[Opening Data to examine section]

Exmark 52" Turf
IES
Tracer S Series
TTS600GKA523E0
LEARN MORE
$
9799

[Closing Data to examine section]
[Opening Data to examine section]

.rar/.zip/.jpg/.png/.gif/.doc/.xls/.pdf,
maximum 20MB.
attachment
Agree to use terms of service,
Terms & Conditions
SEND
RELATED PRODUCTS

[Closing Data to examine section]

**Request**
Return a word-for-word copy of the lines above from the one holding "maximum 20MB." through the one holding "RELATED PRODUCTS", with both of them included and nothing besides.

**Task solution**
maximum 20MB.
attachment
Agree to use terms of service,
Terms & Conditions
SEND
RELATED PRODUCTS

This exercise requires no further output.